Personal information
- Date of birth: 27 January 1990 (age 35)
- Place of birth: Düren, West Germany
- Height: 1.86 m (6 ft 1 in)
- Position(s): Defensive midfielder

Youth career
- 1994–2006: FC Viktoria 08 Arnoldsweiler
- 2006–2009: Alemannia Aachen

Senior career*
- Years: Team / Apps / (Gls)
- 2008–2009: Alemannia Aachen II / 2 / (0)
- 2009–2013: Schalke 04 / 54 / (1)
- 2011–2013: Schalke 04 II / 9 / (0)
- 2013–2016: Mainz 05 / 42 / (2)
- 2013–2016: → Mainz 05 II / 4 / (1)
- 2016–2018: 1. FC Kaiserslautern / 59 / (5)
- 2018–2020: Hamburger SV / 20 / (0)
- 2018–2020: Hamburger SV II / 2 / (0)
- 2019: → Darmstadt 98 (loan) / 11 / (1)
- 2020–2022: Jahn Regensburg / 27 / (0)

International career
- 2009–2010: Germany U20 / 3 / (1)
- 2010–2013: Germany U21 / 7 / (0)

= Christoph Moritz =

German footballer

Christoph Moritz (born 27 January 1990) is a German professional footballer. He plays as a defensive midfielder.

==Career==
Moritz began his footballing career in 1994, at the age of four, as a youth player with FC Viktoria 08 Arnoldsweiler. He stayed here for twelve years before moving to Alemannia Aachen. After three years with the youth and reserve teams, he signed for Schalke 04 in July 2009 where he started his professional career. Moritz's first professional match was in the Bundesliga on 8 August 2009 against 1. FC Nürnberg and scored his first goal on 16 August 2009. Moritz signed his first professional contract on 18 January 2010 with Schalke 04. The contract ran until 30 June 2013.

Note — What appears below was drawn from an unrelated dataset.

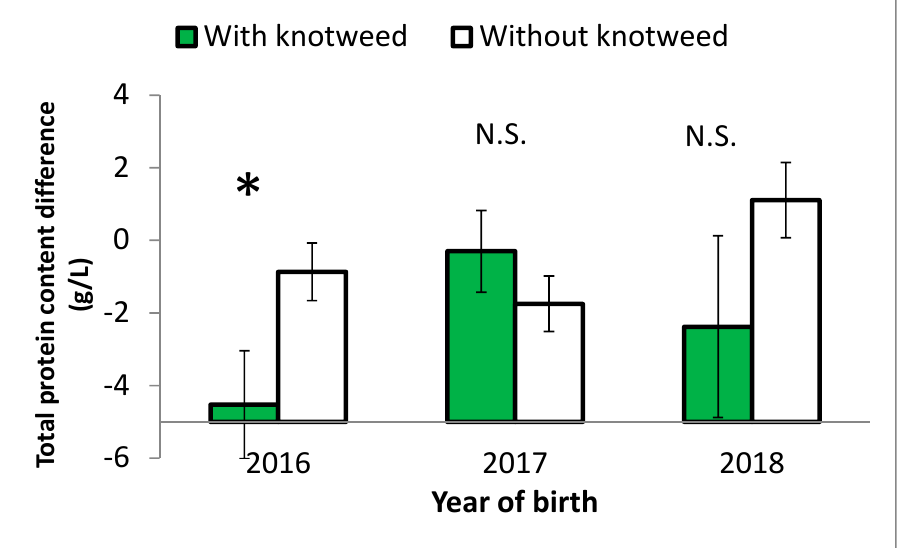
Figure 2. Differences in the total protein content in equine blood between the beginning and the end of Experiment 2, shown for stallions of the three age groups (born in 2016, 2017 and 2018) fed and not fed knotweed. Means ± SEM. Statistically different values at p ≤ 0.05 are marked with *. N.S. = non-significant difference.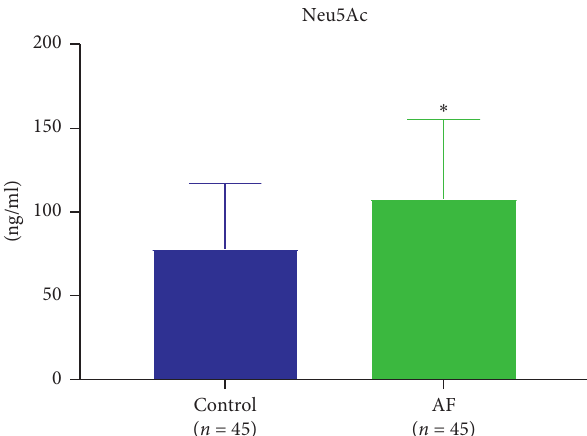
Table 2: Multivariate logistic regression analysis of risk factors for atrial fibrillation.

Upon expiration of his contract with Schalke he joined Mainz 05 on a contract until 30 June 2017.

In May 2018, following 1. FC Kaiserslautern's relegation from the 2. Bundesliga, Moritz' move to Hamburger SV, newly relegated to the 2. Bundesliga, was announced. He agreed a contract until 2020.

In September 2020, Moritz signed for Jahn Regensburg.